Banks’ crippling charges and switching stand-off
- Created on Tuesday, 23 August 2011 16:58
The Treasury Select Committee are pushing the Independent Commission on Banking (ICB) to press the Government into taking action to make bank charges clearer and switching between bank accounts easier. In the meantime, this triangle of pressure is causing account holders unnecessary costs and loss of choice, while the Financial Services Authority and the Treasury Select Committee argue about taking action.
This betrayal of customers’ rights cuts deeper when, to a great extent, the issue of clearer information to promote fairer competition was addressed in Northern Ireland as early as 2007.
A quote from the Northern Ireland Competition Commission inquiry in 2005 said, “Lack of clarity on charges and unduly complex charging structures and their application, combined with a reluctance among customers to switch providers, are restricting competition in the market for personal current accounts in Northern Ireland. These features make it likely that customers incur higher charges and receive lower levels of credit interest than they might expect in a more competitive market.”
Following the inquiry and consultation with banks, associated bodies and regulators, there was unanimous agreement to adopt measures that provided better deals for customers starting with using plain English for key information for personal current bank accounts.
The final recommendations included requirements for banks in Northern Ireland to describe their personal current account services in plain English, using terms that are easy to understand.
Chrissie Maher OBE, founder of Plain English Campaign says, “At that time, it felt like a huge step forward in banking information, but it’s disappointing that that step hasn’t been big enough to cross the Irish Sea as yet. The learning is there to be shared, but customers continue to lose out.
If it’s unrealistic to share the experience and learning of expert bodies, then it’s up to individuals to take up the responsibility of communicating clearly, rather than waiting for recommendations or legislation.”
Three years on, and Northern Ireland’s Consumer Council’s (NICC) review of the recommendations shows that overall levels of customer satisfaction have increased, and switching of accounts is viewed more favourably by account users.
The Northern Ireland Banking Order 2011 now requires banks operating in Northern Ireland to communicate clearly; words must be understandable, clear and comprehensible.

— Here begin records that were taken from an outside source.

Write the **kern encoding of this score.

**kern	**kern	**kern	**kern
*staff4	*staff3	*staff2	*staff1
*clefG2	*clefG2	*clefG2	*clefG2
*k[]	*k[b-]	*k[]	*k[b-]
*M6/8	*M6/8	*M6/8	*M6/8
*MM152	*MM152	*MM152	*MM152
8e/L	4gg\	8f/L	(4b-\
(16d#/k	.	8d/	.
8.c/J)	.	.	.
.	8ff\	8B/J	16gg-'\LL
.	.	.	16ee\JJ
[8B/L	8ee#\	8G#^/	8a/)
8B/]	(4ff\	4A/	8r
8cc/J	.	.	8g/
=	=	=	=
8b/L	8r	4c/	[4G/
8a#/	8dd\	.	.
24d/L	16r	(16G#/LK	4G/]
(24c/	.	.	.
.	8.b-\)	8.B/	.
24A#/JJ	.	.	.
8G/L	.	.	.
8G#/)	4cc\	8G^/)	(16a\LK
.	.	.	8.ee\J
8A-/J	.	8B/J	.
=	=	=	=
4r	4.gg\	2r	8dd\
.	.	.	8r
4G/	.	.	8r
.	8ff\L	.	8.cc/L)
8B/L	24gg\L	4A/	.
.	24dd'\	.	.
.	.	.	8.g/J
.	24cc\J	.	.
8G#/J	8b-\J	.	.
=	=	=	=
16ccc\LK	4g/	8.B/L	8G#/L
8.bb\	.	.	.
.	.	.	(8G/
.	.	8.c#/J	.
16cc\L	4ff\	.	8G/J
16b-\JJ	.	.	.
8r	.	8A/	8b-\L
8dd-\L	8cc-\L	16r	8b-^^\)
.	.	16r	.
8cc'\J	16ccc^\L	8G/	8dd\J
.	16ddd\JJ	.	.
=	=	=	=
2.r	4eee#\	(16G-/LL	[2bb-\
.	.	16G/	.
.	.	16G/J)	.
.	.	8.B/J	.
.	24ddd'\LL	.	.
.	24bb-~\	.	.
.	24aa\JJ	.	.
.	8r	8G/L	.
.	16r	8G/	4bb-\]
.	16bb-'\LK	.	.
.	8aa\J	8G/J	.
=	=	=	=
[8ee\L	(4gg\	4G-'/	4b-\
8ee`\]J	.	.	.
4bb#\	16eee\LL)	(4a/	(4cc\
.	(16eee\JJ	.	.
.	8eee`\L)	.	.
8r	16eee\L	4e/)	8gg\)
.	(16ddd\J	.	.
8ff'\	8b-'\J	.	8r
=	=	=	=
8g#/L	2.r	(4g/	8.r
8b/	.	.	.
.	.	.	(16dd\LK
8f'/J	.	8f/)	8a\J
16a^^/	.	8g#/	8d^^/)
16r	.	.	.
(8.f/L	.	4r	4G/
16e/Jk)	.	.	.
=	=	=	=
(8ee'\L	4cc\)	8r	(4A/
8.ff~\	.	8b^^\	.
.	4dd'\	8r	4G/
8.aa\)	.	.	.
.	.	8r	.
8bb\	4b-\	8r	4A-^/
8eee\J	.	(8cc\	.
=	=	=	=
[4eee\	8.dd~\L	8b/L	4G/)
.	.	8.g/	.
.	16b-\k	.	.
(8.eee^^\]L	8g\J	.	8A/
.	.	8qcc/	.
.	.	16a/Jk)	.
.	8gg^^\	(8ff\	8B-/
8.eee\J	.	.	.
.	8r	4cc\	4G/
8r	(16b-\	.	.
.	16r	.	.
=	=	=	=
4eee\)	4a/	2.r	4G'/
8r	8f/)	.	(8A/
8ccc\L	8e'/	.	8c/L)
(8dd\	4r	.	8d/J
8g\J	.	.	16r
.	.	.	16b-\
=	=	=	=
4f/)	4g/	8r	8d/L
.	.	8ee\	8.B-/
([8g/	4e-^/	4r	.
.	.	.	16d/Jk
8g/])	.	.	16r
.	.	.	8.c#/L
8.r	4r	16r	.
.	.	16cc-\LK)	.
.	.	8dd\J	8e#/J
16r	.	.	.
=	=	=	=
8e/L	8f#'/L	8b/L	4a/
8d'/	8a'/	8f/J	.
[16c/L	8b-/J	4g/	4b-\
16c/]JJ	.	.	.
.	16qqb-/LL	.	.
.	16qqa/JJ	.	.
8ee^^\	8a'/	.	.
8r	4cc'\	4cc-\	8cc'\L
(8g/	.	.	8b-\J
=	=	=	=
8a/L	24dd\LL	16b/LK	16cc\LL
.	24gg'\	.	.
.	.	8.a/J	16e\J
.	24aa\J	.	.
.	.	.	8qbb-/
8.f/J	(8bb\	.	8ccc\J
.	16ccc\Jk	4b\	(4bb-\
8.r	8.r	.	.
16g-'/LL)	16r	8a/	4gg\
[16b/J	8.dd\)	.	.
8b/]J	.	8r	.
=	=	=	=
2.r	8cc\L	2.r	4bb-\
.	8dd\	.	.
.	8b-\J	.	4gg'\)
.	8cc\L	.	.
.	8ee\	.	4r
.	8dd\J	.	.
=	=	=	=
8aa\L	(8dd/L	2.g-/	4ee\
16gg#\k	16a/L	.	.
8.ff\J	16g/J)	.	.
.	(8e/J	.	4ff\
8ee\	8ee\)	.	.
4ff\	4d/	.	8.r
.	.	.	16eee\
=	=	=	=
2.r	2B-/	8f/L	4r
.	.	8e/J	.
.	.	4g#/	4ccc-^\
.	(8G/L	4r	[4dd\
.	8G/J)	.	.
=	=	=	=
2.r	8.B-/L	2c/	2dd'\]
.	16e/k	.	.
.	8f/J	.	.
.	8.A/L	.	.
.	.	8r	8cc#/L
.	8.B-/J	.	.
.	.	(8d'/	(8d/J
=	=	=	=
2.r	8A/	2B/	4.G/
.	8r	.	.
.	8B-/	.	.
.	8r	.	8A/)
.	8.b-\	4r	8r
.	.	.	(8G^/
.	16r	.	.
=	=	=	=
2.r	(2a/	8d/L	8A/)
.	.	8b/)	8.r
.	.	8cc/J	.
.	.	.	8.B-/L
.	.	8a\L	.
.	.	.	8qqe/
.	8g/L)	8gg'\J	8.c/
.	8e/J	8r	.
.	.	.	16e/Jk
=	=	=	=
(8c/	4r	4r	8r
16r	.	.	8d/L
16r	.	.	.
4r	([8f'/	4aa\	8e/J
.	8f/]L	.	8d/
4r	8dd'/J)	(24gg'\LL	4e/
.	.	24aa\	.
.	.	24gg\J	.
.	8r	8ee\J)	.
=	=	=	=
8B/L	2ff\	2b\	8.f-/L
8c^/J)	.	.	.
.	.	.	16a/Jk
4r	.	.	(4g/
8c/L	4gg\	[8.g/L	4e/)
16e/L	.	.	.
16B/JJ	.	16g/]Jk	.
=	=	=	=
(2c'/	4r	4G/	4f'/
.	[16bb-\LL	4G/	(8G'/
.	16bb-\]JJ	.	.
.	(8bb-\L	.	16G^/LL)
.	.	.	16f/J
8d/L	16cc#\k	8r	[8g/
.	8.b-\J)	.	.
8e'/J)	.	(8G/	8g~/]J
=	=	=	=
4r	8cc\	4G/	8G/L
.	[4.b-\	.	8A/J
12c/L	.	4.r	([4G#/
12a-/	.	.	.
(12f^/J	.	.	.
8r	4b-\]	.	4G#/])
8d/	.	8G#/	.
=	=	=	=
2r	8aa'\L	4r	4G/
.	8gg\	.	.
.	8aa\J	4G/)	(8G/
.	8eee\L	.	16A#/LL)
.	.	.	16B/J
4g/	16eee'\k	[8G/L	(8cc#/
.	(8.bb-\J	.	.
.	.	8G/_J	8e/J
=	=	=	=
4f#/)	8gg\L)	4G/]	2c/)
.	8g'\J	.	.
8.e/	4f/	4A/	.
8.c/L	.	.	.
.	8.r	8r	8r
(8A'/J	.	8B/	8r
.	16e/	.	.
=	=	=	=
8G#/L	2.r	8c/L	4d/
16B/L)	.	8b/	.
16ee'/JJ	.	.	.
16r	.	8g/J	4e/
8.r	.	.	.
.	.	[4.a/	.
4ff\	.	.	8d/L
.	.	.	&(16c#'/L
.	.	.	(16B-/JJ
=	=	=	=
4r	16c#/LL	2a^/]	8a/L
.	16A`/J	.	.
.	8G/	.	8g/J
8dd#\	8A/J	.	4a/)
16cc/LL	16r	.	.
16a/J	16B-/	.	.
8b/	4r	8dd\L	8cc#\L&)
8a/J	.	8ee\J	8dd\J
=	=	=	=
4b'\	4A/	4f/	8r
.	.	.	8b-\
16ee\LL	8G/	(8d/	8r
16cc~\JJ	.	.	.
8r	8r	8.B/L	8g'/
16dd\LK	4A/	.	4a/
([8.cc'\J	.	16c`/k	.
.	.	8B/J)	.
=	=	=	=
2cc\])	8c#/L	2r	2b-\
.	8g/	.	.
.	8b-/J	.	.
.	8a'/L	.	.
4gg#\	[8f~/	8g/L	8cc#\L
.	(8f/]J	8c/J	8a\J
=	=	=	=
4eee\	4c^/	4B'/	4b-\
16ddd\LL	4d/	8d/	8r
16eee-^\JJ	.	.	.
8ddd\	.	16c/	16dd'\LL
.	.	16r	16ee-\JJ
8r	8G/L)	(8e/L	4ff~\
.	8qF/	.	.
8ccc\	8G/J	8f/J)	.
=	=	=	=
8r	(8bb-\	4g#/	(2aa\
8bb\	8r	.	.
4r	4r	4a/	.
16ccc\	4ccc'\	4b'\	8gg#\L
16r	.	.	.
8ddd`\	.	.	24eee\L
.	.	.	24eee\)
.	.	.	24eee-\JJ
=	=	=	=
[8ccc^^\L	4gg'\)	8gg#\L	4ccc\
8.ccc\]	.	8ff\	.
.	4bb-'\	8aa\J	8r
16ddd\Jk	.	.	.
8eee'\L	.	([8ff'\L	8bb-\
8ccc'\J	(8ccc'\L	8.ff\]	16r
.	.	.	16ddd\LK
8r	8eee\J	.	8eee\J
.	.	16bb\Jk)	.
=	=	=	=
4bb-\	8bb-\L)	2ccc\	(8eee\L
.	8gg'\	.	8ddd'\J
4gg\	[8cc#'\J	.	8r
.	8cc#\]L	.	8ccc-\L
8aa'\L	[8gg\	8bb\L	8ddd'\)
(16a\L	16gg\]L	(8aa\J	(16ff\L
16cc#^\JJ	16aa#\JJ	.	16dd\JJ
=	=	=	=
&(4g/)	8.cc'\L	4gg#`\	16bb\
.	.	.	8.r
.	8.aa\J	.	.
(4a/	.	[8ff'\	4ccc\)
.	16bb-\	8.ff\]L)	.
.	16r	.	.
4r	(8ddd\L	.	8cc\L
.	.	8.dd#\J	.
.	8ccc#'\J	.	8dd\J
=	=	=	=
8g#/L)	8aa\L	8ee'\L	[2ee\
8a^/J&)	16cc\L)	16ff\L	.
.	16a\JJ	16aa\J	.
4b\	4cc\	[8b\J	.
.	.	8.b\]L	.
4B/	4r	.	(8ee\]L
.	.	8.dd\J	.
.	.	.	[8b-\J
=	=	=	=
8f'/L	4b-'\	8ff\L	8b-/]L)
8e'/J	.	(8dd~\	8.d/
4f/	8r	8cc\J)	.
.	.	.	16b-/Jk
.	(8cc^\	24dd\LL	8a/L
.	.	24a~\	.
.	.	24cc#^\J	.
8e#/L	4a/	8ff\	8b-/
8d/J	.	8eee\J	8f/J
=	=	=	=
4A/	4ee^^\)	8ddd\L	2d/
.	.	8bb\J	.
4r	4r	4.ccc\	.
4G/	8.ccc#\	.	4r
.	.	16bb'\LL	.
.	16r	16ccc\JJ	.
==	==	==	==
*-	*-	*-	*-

The NICC continues to meet with the banks to gain support for their banking manifesto covering current accounts which also covers clear communications.
Some of the banks have trained staff to write communications using plain English and others now test communications with groups of consumers.
While the NICC continues to monitor progress, consumers confirm that they want letters from banks to be clear and easy to understand.
The success of this simple act of providing clear information must be a further frustration for confused bank account holders on mainland UK. Indeed, a statement on The House of Commons website raised concern that,
“In total the ICB has devoted just one page of its interim report to measures to improve the switching process and enhance transparency. Their proposals on switching and transparency of charges to the customer need further development; indeed the interim report does not move forward the debate on this crucially important issue. We urge the ICB to devote sufficient attention and resources to switching and transparency and, to this end, to work more closely with industry, consumer groups and other relevant bodies. (Paragraph 90)”
The complexity of information and charges can be seen by people to be a smokescreen for hiding the true cost of banking, and intentionally preventing customers from switching to more beneficial products.
While the experts continue to discuss technicalities, Plain English Campaign calls for banks to take action independently and give their customers clear and honest information by using plain English in their personal current account literature and, indeed, any other account information.